Kronos is a self-hosted dashboard + CLI bridge for scheduling agent tasks and tracking them through:

SCHEDULED -> DISPATCHED -> IN_PROGRESS -> COMPLETED / FAILED / TIMED_OUT

Tasks render as time blocks in a day/week/month calendar view (using Schedule-X), so you can see agent utilization at a glance — like a shared team calendar, but for your agents.

How it works:

1) Create a task in the dashboard — assign an agent alias, set a schedule (one-shot or cron), timeout, execution mode. 2) Workers poll or stream tasks via /api/bridge/tasks (streamable HTTP or polling fallback). 3) The `kronos` CLI bridge runs locally, picks up tasks, and sends lifecycle events back as the agent executes. 4) Dashboard updates in real-time over SSE.

A few details HN might care about:

- "@ file mentions" in task prompts — autocomplete against your project files in the UI, with CLI-side mention preprocessing that resolves @path/to/file before the prompt hits the agent. Scoped to a configurable working directory.

- Auth is per-alias — bridge tokens are minted per agent, so workers are scoped to their own task queue.

- No vendor lock-in on the agent side — Kronos doesn't care what model or framework your agent uses. The CLI bridge speaks a simple lifecycle protocol (ACP events over stdio).
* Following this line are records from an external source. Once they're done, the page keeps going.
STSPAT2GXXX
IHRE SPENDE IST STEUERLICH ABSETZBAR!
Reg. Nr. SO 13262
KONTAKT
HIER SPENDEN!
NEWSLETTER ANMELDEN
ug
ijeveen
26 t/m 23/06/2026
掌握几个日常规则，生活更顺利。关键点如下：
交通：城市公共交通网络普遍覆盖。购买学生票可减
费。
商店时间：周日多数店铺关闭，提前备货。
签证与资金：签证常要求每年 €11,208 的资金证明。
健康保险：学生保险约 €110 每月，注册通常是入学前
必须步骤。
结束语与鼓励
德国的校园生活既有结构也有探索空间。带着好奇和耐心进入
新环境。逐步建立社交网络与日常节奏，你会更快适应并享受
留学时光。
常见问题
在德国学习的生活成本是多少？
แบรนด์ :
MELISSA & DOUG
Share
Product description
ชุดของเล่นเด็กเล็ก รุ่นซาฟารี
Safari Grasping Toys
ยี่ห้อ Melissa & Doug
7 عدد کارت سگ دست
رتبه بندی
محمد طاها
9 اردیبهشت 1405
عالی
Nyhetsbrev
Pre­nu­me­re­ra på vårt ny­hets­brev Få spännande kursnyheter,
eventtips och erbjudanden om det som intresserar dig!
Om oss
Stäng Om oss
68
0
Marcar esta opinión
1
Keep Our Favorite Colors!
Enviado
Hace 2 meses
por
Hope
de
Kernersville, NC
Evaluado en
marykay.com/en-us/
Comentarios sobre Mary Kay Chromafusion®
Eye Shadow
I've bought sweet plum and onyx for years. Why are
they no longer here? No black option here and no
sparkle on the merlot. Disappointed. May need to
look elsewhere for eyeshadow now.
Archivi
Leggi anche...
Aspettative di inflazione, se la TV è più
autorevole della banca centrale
- ~30k LOC, Next.js + TypeScript + Prisma. Self-hosted, single `npm run dev` to start.

What's missing (and I know it):

- No cross-process deduplication yet — if two watchers claim the same alias, you can get double execution. - No per-agent concurrency limits or rate shaping. - No retry/dead-letter for failed deliveries. - The mention picker UI is functional but basic — no fuzzy ranking or keyboard navigation yet.

Asking genuinely:

- If you run agents on a recurring basis, how do you track what ran and when? Curious if the calendar metaphor resonates or if a log/timeline view would be more natural.

- Is self-hosted-only the right call, or would a hosted option matter for adoption?